Sometimes a couple may be accepted by their immediate family, but that still cannot save them from society’s judgment.
Dimple, a 29-year-old graduate student, married Romain, a Frenchman she met on social media. After a year of long-distance relationship, they met in person in 2023 and are now married.
Dimple, a 29-year-old graduate student, married Romain, a Frenchman she met on social media. After a year of long-distance relationship, they met in person in 2023 and are now married. While Romain’s family welcomed her warmly and her own parents accepted the relationship relatively smoothly – happy that she was able to express her authentic self – relatives were far less supportive. They criticized her for “wasting her potential as a scientist” by choosing a chef as her partner, and some noted that “too much education ruined her” and that she “brought shame by marrying a foreigner.” What followed was online trolling and hateful messages from Indian women flooding her DMs. Dimple believes the backlash was due to a desire to “protect their culture” by stopping them.

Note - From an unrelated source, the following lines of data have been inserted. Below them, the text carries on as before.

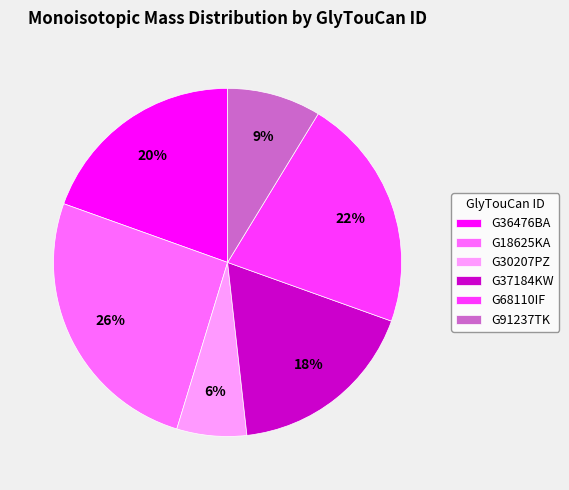

Is it true that G37184KW is 5% of the pie?

False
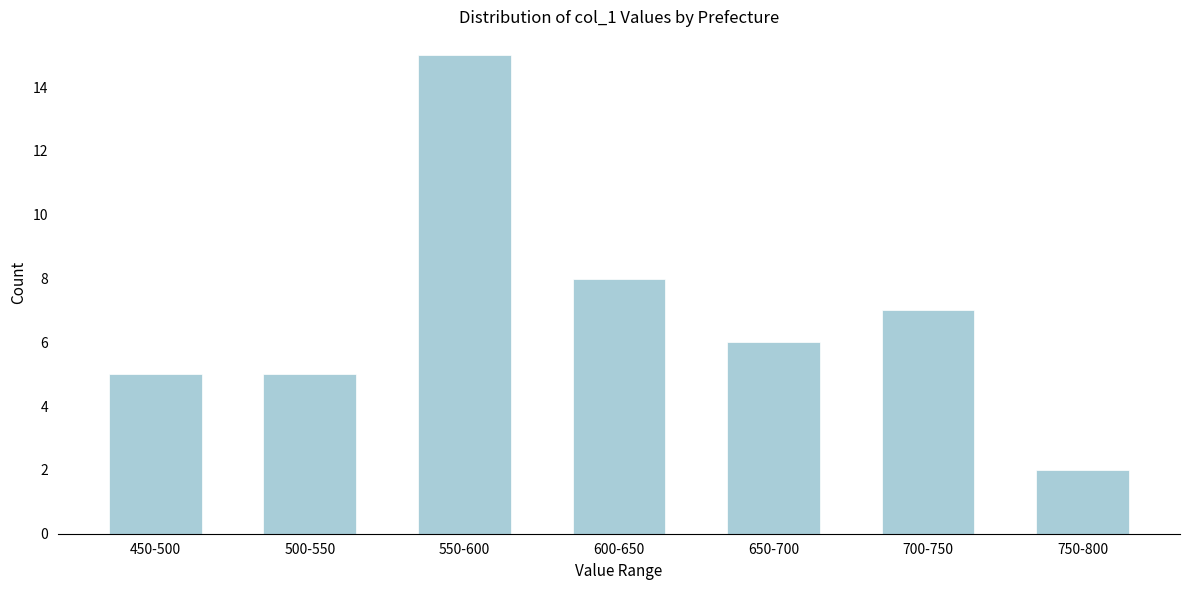

Reading left to right, list all the values displayed in this chart.

5	5	15	8	6	7	2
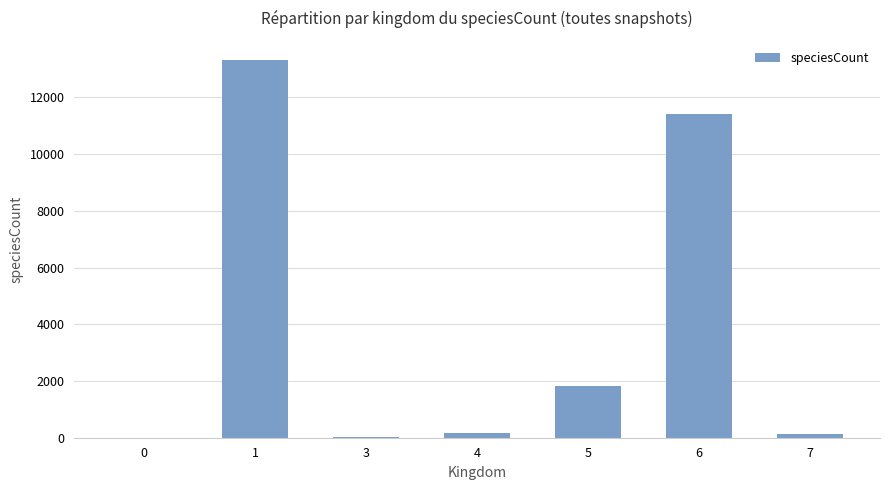

How many categories are shown in the chart?

7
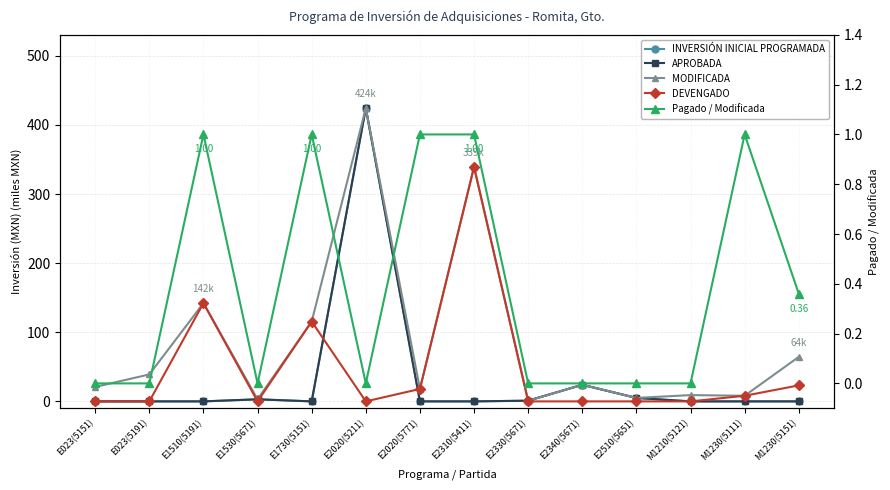

True or false: INVERSIÓN INICIAL PROGRAMADA and DEVENGADO intersect in this chart.

True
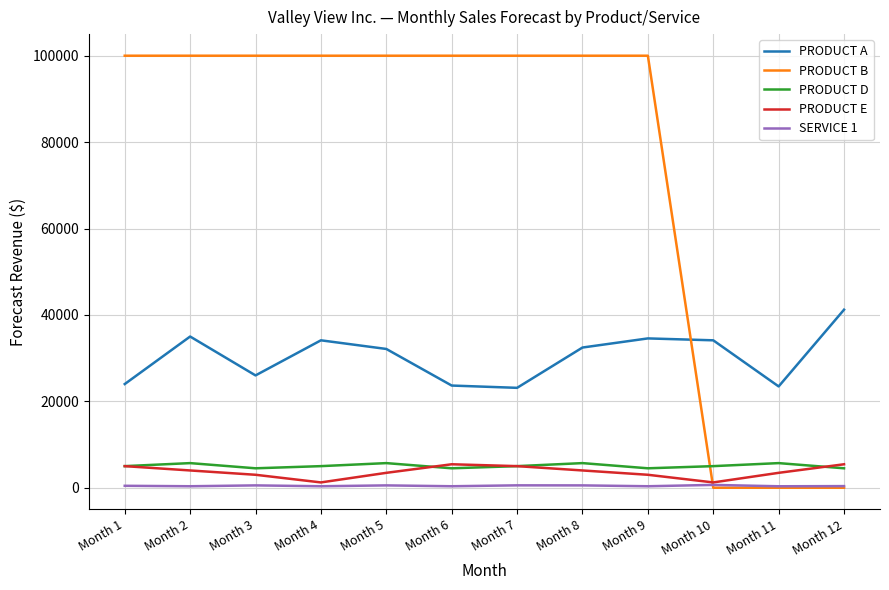

The PRODUCT B series shows 100000 at Month 4. True or false?

True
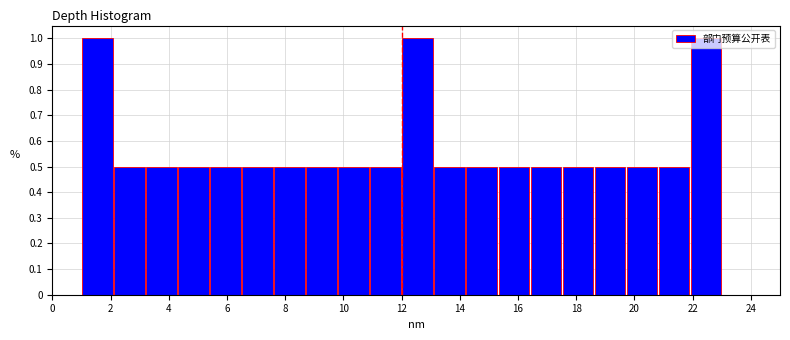

Reading left to right, list every bar in this chart as the range it spans on the x-axis followed by its height. Neither the bar edges nor the heights are printed on the chart, so give them approximately, as read against the axes.

1.0 to 2.1: 1.0
2.1 to 3.2: 0.5
3.2 to 4.3: 0.5
4.3 to 5.4: 0.5
5.4 to 6.5: 0.5
6.5 to 7.6: 0.5
7.6 to 8.7: 0.5
8.7 to 9.8: 0.5
9.8 to 10.9: 0.5
10.9 to 12.0: 0.5
12.0 to 13.1: 1.0
13.1 to 14.2: 0.5
14.2 to 15.3: 0.5
15.3 to 16.4: 0.5
16.4 to 17.5: 0.5
17.5 to 18.6: 0.5
18.6 to 19.7: 0.5
19.7 to 20.8: 0.5
20.8 to 21.9: 0.5
21.9 to 23.0: 1.0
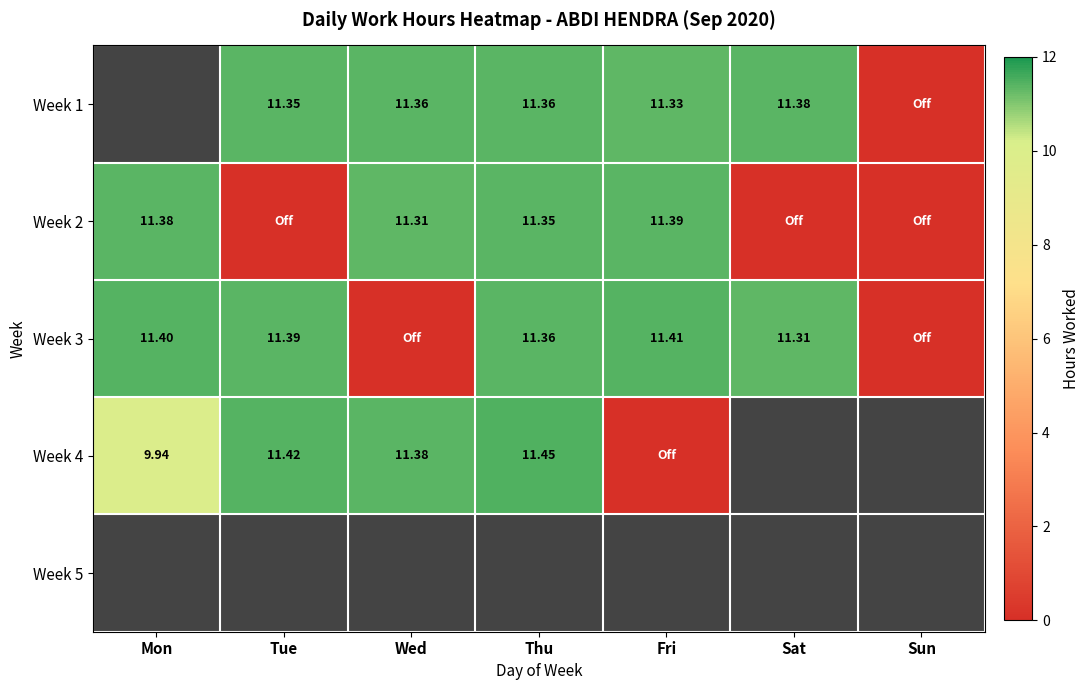

True or false: Week 4 has a value of 9.9 at Mon.

True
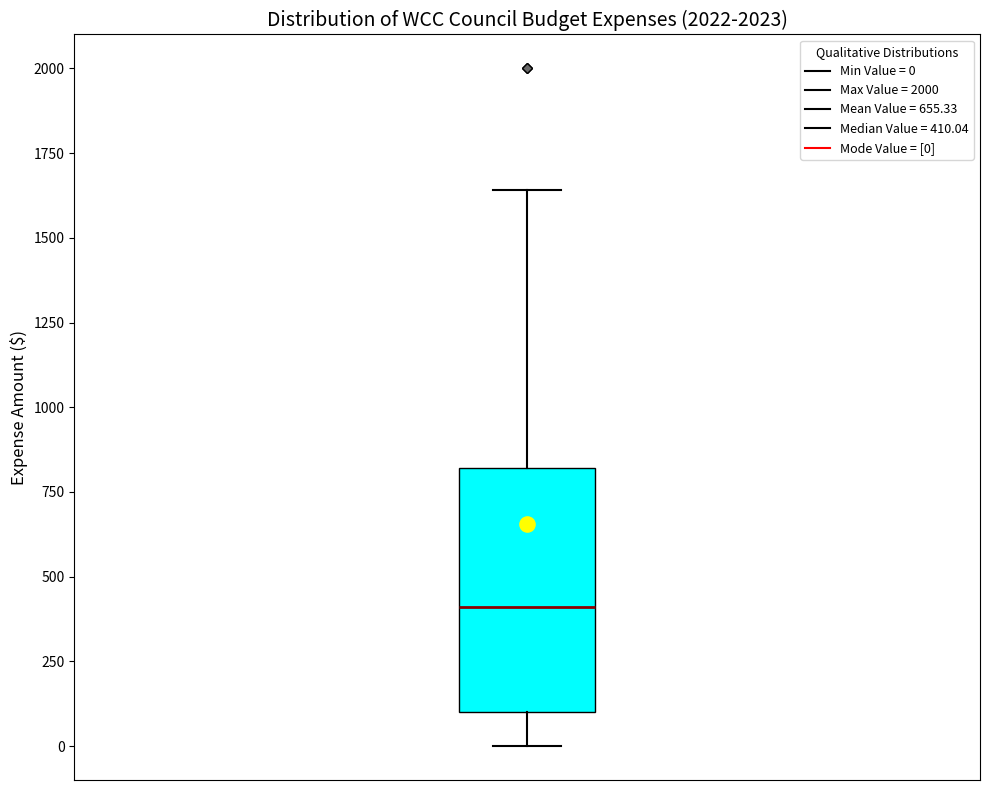

Where does the lower whisker of the box end on the y-axis? The values are not printed on the chart, so give them approximately, as read against the axis.

0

Commenting on the general reluctance towards love marriages, especially interracial ones, she says India remains a performative and hierarchical society that breeds superiority, entitlement and an illusion of control. This mindset, evident in resistance to inter-caste or inter-economic unions, is reflected in families where individuals accept traditional frameworks as indisputable truth. Those who choose an unconventional life are often judged, even if immediate family problems are resolved – society’s disapproval remains.
Between love and hope
Yet despite all this hesitation, uncertainty and chaos, hope remains.
Source: FII
Rajesh Mishra, Marriage Coordinator at Neeli Chhatri Mandir conducts love marriage under the Hindu Marriage Act after checking that both partners are adults. “We marry her according to Vedic rituals.” “We perform the haldi ceremony, kanyadaan, phere and give blessings,” he says. “But trust issues and fear of social boycotts are the biggest hurdles.” The parents are angry. If they live in a shared apartment, why can’t they get married? Society is tough,” adds Rajesh.
“You can’t stop love,” says Asif Iqbal. “If you try to stop it by force, in the name of caste, class or religion, it will still happen.” Love will find its way.’